Search the entries below for the string "sections" and copy the lines that hold it.
--- Data supplied ---
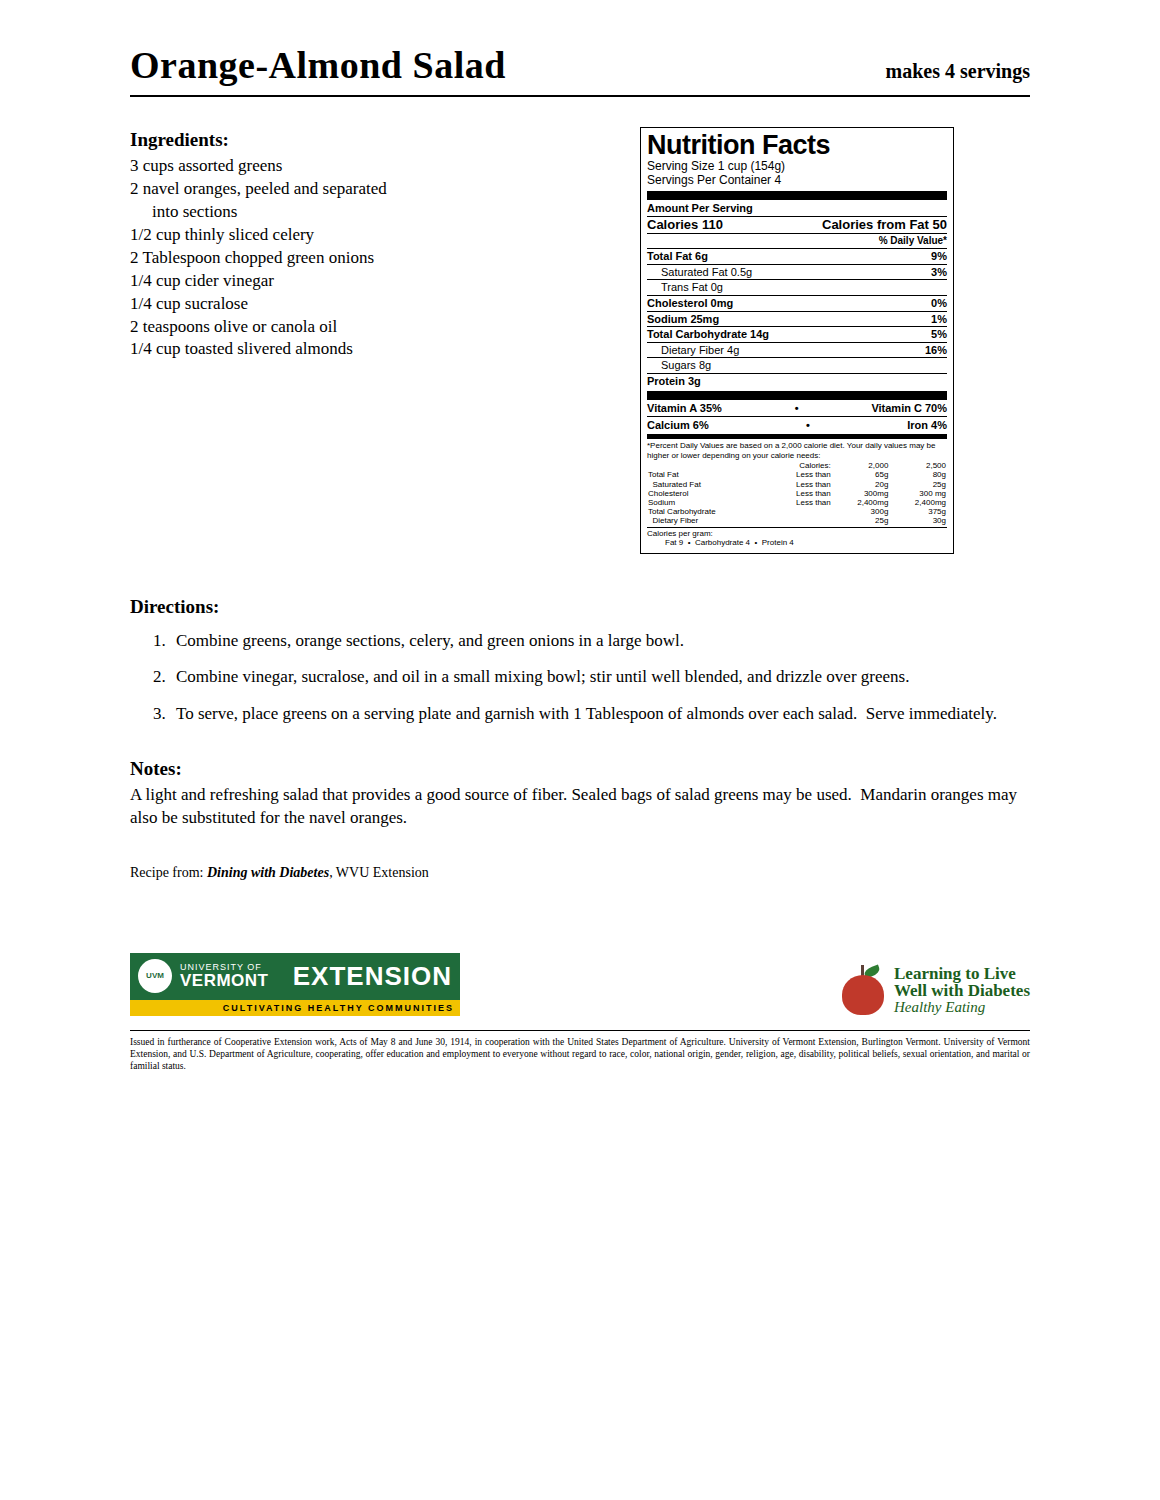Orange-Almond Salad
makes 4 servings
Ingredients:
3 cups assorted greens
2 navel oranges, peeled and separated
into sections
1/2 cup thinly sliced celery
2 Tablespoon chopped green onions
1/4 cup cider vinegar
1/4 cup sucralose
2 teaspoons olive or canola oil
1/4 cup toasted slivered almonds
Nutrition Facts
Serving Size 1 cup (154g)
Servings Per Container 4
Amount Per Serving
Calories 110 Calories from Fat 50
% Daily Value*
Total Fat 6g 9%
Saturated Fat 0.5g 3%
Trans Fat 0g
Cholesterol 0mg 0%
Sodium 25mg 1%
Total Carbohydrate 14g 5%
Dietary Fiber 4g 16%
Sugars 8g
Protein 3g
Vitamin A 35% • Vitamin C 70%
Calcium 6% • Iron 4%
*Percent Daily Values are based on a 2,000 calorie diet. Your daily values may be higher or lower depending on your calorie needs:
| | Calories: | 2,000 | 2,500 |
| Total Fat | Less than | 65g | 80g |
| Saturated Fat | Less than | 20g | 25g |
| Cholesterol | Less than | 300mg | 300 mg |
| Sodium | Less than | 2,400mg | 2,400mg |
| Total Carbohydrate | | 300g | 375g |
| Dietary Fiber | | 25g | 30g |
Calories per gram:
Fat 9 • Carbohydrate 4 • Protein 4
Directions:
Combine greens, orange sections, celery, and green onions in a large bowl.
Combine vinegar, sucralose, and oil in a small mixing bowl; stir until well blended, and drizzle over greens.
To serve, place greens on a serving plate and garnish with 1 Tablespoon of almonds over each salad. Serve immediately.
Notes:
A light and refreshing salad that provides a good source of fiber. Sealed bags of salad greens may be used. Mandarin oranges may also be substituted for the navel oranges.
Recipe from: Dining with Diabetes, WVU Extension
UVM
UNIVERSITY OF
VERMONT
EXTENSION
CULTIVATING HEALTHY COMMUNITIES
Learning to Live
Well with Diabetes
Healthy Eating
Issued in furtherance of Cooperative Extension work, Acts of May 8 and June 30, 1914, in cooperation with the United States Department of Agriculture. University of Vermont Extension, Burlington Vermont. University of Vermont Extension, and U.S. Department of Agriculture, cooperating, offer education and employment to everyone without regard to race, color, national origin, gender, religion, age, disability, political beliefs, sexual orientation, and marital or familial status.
---
--- Data supplied ---
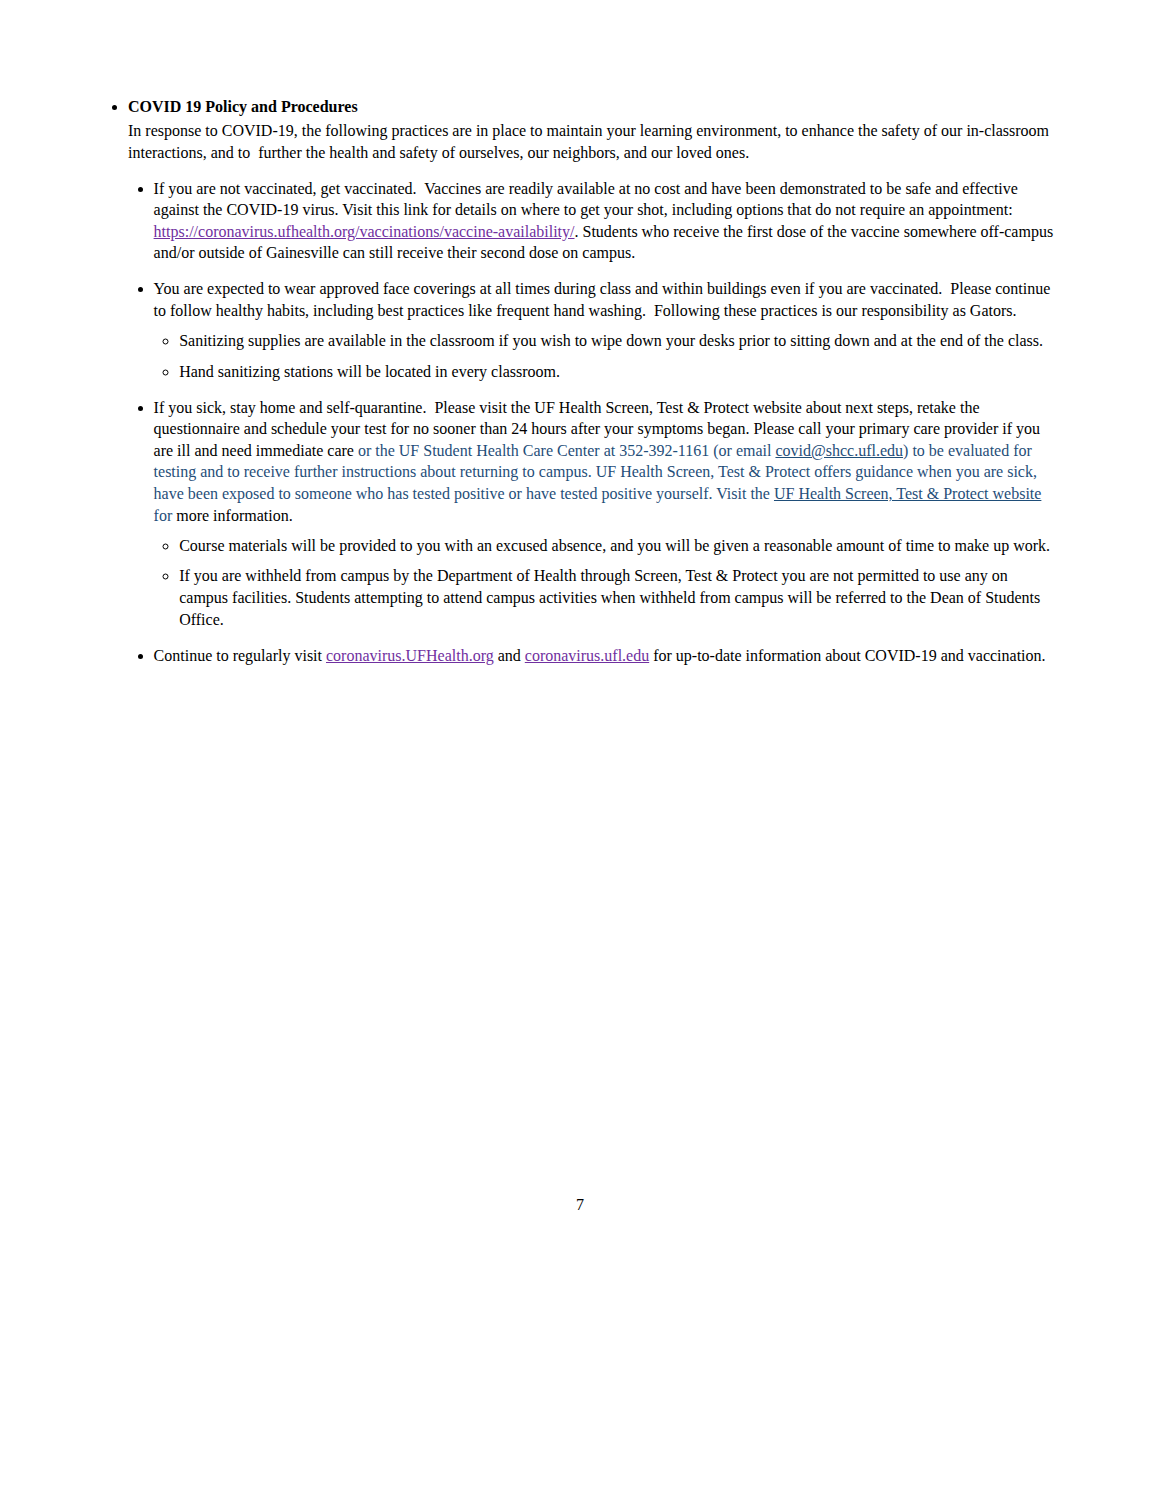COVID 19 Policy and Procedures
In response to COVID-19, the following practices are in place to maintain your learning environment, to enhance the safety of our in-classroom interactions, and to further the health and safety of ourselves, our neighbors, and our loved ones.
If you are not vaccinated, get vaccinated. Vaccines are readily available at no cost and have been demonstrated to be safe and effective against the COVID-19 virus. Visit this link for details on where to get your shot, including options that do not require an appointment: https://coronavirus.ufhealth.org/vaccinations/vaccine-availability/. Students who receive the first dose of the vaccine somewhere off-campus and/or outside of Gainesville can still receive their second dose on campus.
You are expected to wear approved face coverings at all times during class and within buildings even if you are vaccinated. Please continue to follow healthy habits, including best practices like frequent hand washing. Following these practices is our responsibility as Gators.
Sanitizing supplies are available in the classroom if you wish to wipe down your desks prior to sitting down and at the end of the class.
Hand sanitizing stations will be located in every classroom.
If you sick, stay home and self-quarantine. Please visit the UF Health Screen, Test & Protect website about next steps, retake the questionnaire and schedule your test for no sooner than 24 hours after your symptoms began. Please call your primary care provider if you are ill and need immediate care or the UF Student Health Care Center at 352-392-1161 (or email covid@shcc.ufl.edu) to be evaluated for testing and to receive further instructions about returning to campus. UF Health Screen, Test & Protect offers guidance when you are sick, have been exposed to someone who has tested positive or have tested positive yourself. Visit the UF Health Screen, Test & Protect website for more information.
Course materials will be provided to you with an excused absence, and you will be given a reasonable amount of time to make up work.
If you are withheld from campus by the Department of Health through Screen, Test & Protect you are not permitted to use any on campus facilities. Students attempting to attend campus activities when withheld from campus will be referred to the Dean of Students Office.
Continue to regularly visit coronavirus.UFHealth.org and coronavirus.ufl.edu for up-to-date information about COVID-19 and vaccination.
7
---
**Written response**
into sections
Combine greens, orange sections, celery, and green onions in a large bowl.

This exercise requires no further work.